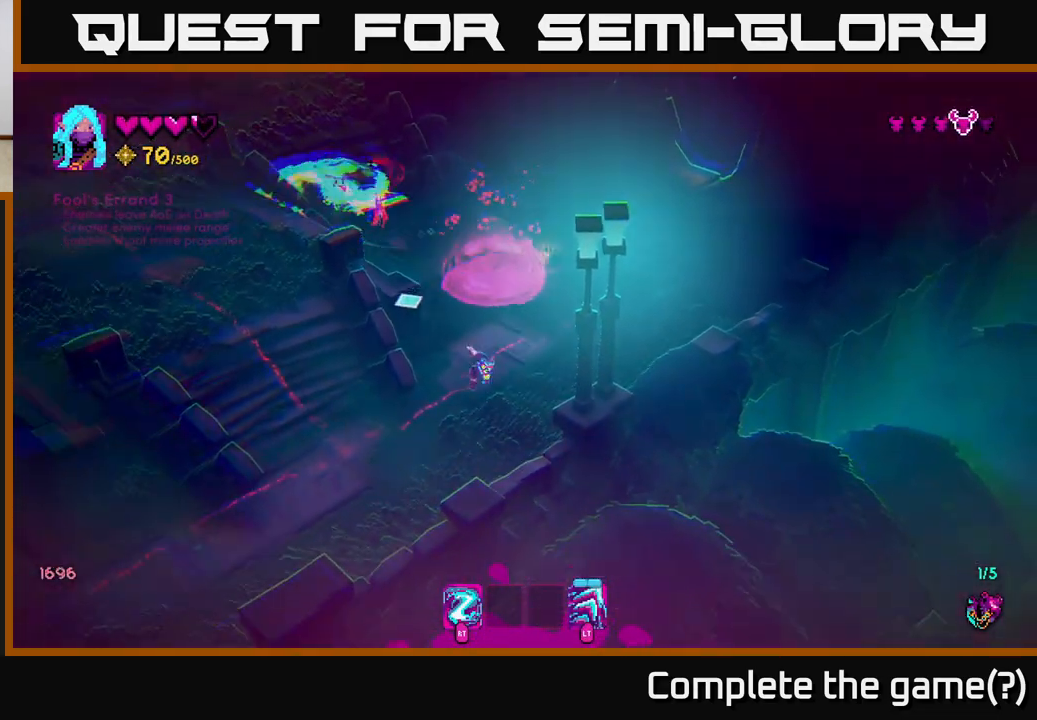
{"buttons": [], "left_stick": "down-right", "right_stick": "up", "events": [[67, "right_stick", "up"], [117, "left_stick", "right"], [267, "left_stick", "center"], [417, "R2", "down"], [483, "left_stick", "down-right"], [500, "R2", "up"]]}
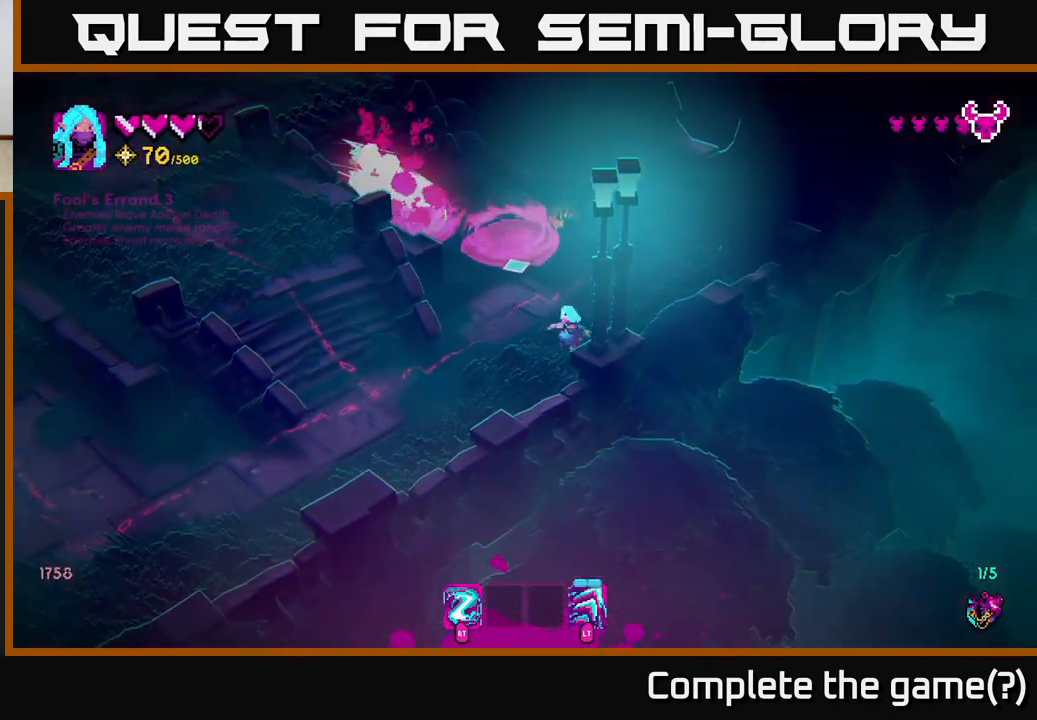
{"buttons": [], "left_stick": "up-left", "right_stick": "up-left", "events": [[33, "right_stick", "up-left"], [117, "left_stick", "up-right"], [217, "left_stick", "up"], [367, "left_stick", "up-left"]]}
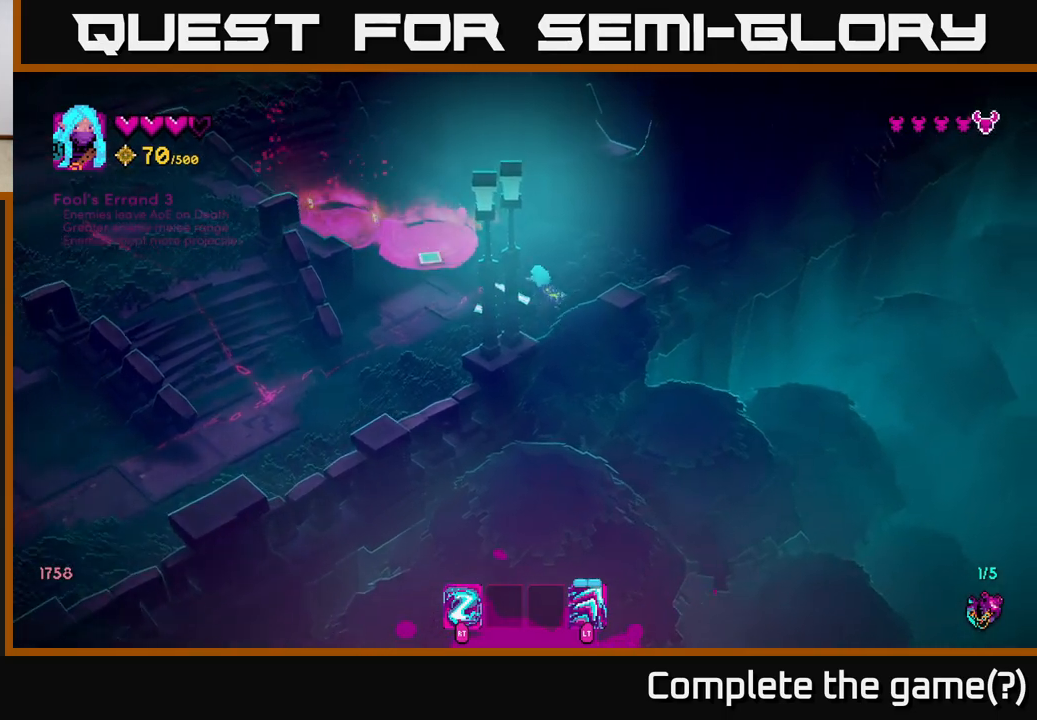
{"buttons": ["L2"], "left_stick": "up-left", "right_stick": "up-left", "events": [[100, "left_stick", "up"], [283, "left_stick", "up-left"], [383, "L2", "down"]]}
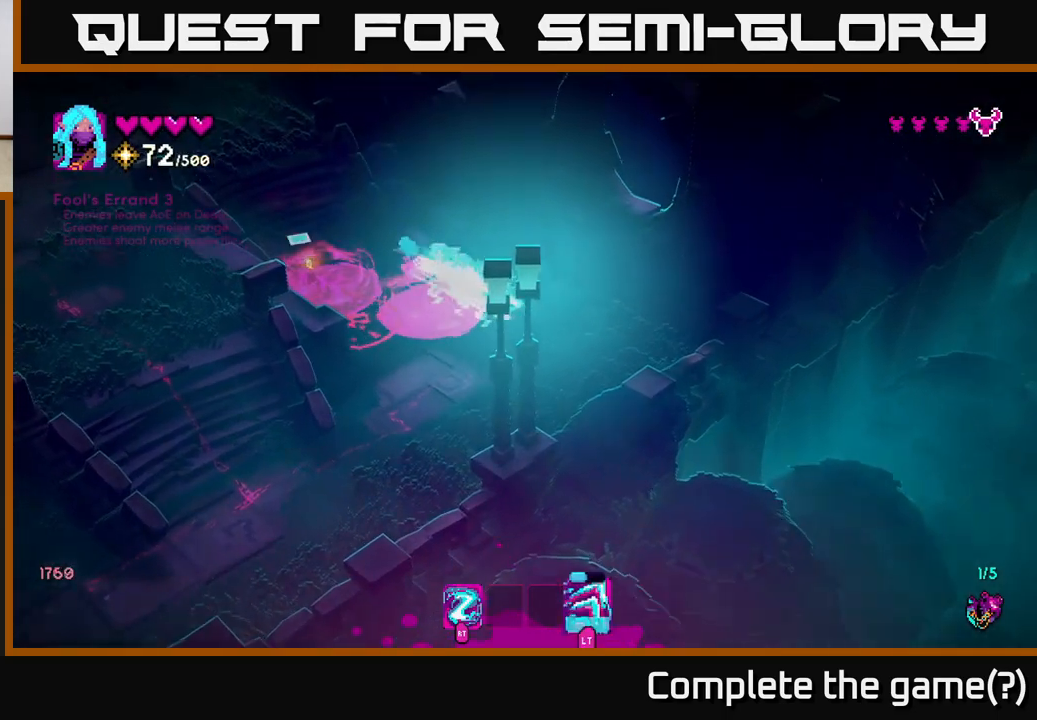
{"buttons": [], "left_stick": "up-left", "right_stick": "up-left", "events": [[117, "L2", "up"]]}
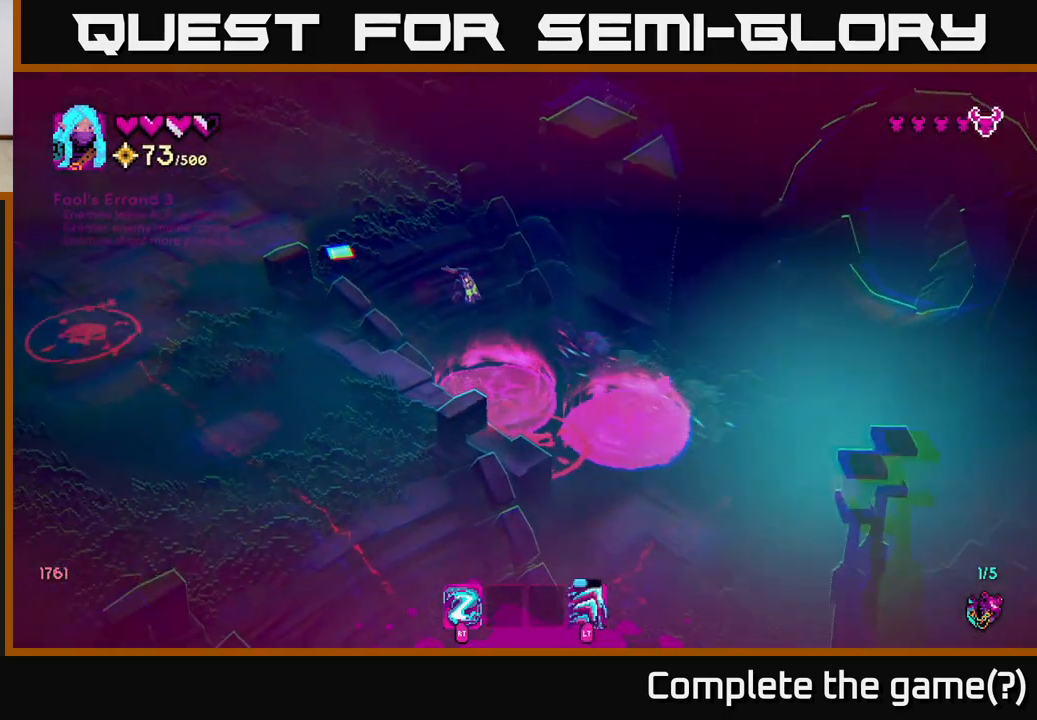
{"buttons": [], "left_stick": "up-left", "right_stick": "down-left", "events": [[100, "right_stick", "down"], [133, "left_stick", "right"], [267, "left_stick", "up-left"], [450, "right_stick", "down-left"]]}
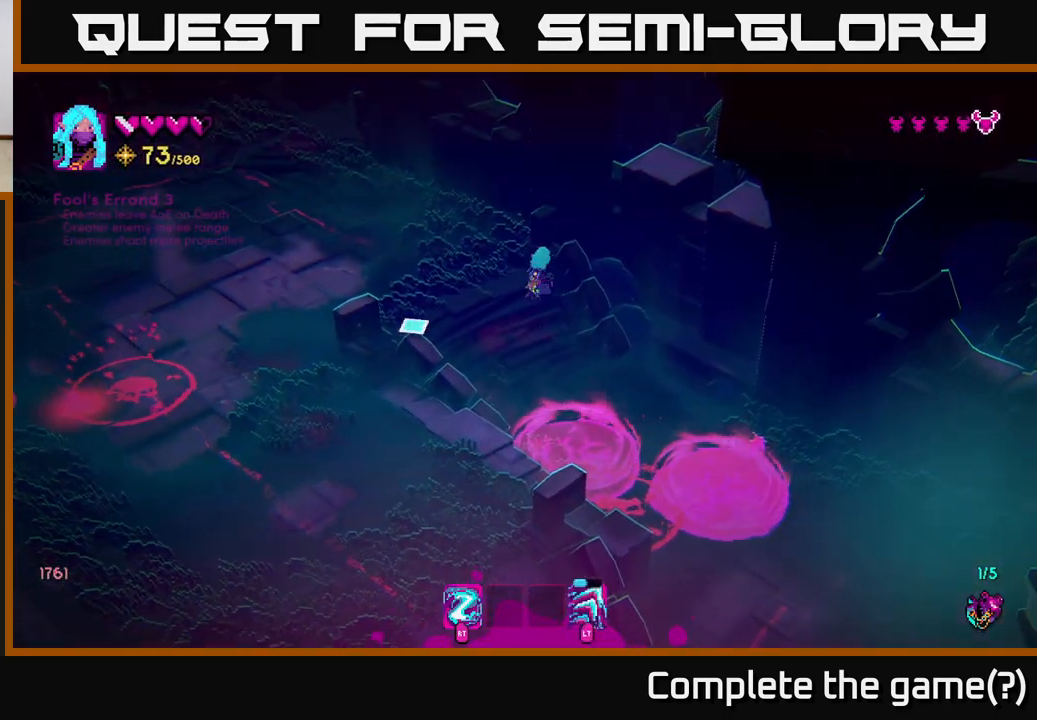
{"buttons": [], "left_stick": "left", "right_stick": "down-left", "events": [[67, "left_stick", "left"]]}
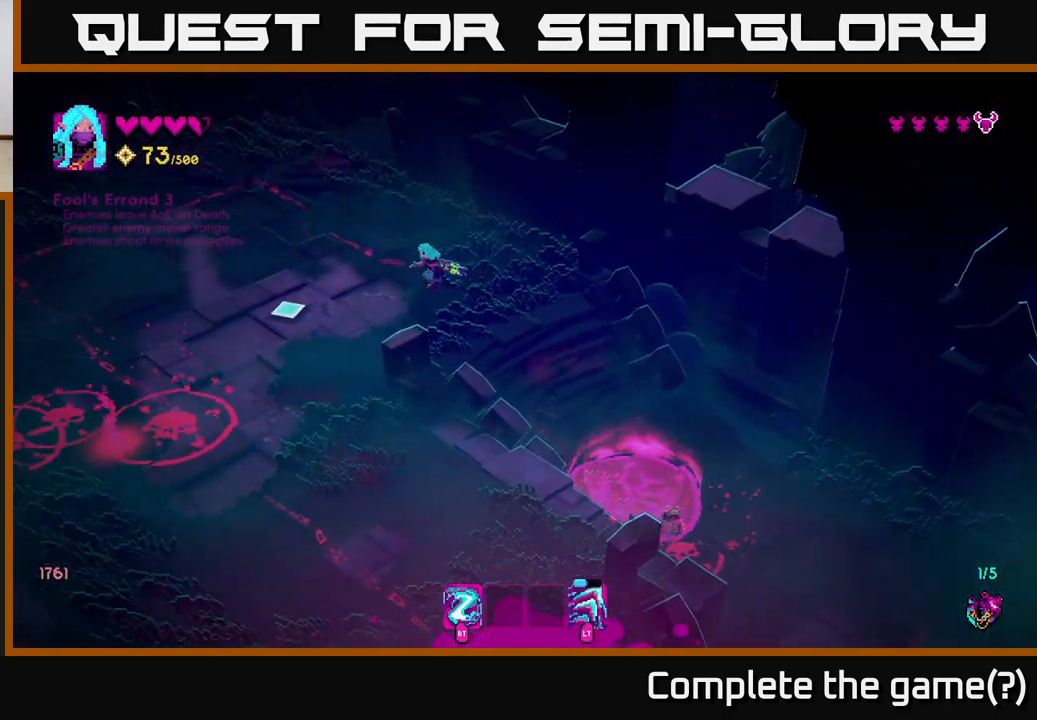
{"buttons": ["R2"], "left_stick": "up-left", "right_stick": "down-left", "events": [[400, "R2", "down"], [417, "left_stick", "up-left"]]}
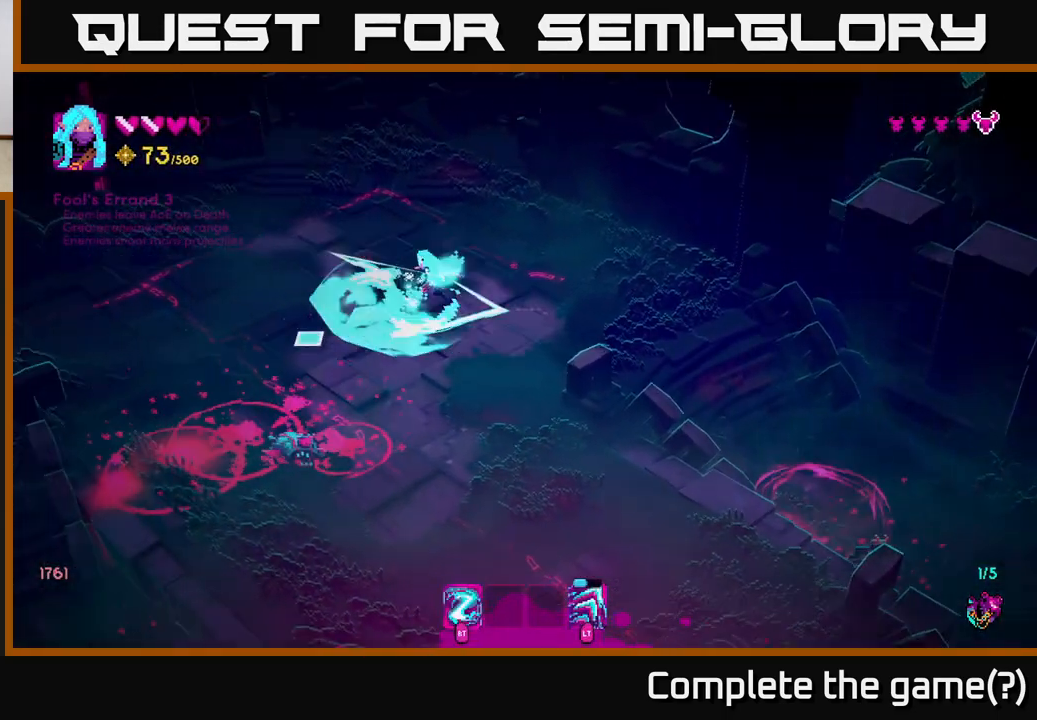
{"buttons": [], "left_stick": "up-left", "right_stick": "down", "events": [[33, "R2", "up"], [167, "left_stick", "center"], [367, "right_stick", "down"], [417, "left_stick", "up-left"]]}
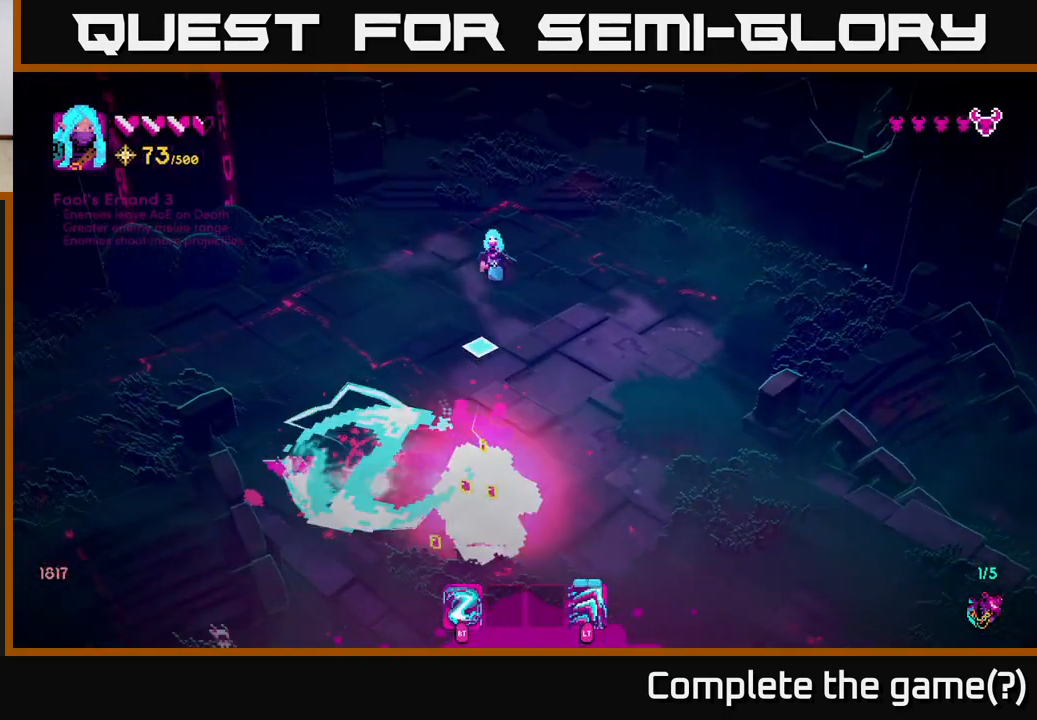
{"buttons": [], "left_stick": "up-left", "right_stick": "down", "events": [[100, "left_stick", "down"], [217, "left_stick", "center"], [417, "left_stick", "up-left"]]}
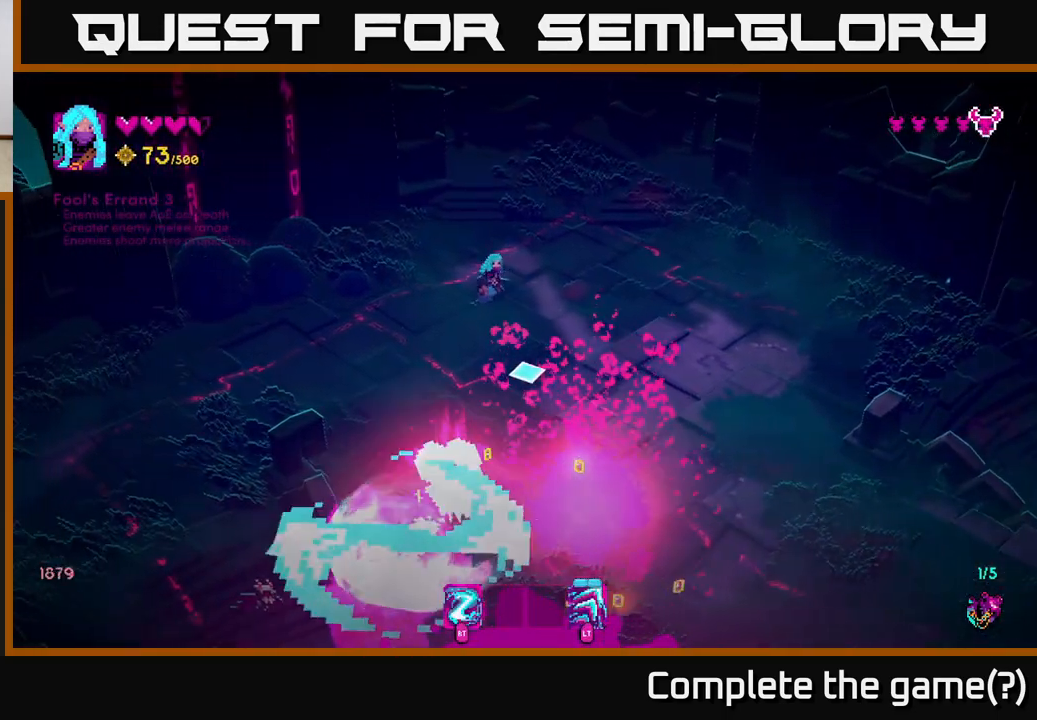
{"buttons": ["R2"], "left_stick": "down-right", "right_stick": "down", "events": [[83, "left_stick", "down"], [183, "left_stick", "down-right"], [500, "R2", "down"]]}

————————

Problem statement: The answer must be the full listing retyped exactly, with no pictures in it.

Solution to this exercise:
{"buttons": [], "left_stick": "down-right", "right_stick": "up", "events": [[67, "right_stick", "up"], [117, "left_stick", "right"], [267, "left_stick", "center"], [417, "R2", "down"], [483, "left_stick", "down-right"], [500, "R2", "up"]]}
{"buttons": [], "left_stick": "up-left", "right_stick": "up-left", "events": [[33, "right_stick", "up-left"], [117, "left_stick", "up-right"], [217, "left_stick", "up"], [367, "left_stick", "up-left"]]}
{"buttons": ["L2"], "left_stick": "up-left", "right_stick": "up-left", "events": [[100, "left_stick", "up"], [283, "left_stick", "up-left"], [383, "L2", "down"]]}
{"buttons": [], "left_stick": "up-left", "right_stick": "up-left", "events": [[117, "L2", "up"]]}
{"buttons": [], "left_stick": "up-left", "right_stick": "down-left", "events": [[100, "right_stick", "down"], [133, "left_stick", "right"], [267, "left_stick", "up-left"], [450, "right_stick", "down-left"]]}
{"buttons": [], "left_stick": "left", "right_stick": "down-left", "events": [[67, "left_stick", "left"]]}
{"buttons": ["R2"], "left_stick": "up-left", "right_stick": "down-left", "events": [[400, "R2", "down"], [417, "left_stick", "up-left"]]}
{"buttons": [], "left_stick": "up-left", "right_stick": "down", "events": [[33, "R2", "up"], [167, "left_stick", "center"], [367, "right_stick", "down"], [417, "left_stick", "up-left"]]}
{"buttons": [], "left_stick": "up-left", "right_stick": "down", "events": [[100, "left_stick", "down"], [217, "left_stick", "center"], [417, "left_stick", "up-left"]]}
{"buttons": ["R2"], "left_stick": "down-right", "right_stick": "down", "events": [[83, "left_stick", "down"], [183, "left_stick", "down-right"], [500, "R2", "down"]]}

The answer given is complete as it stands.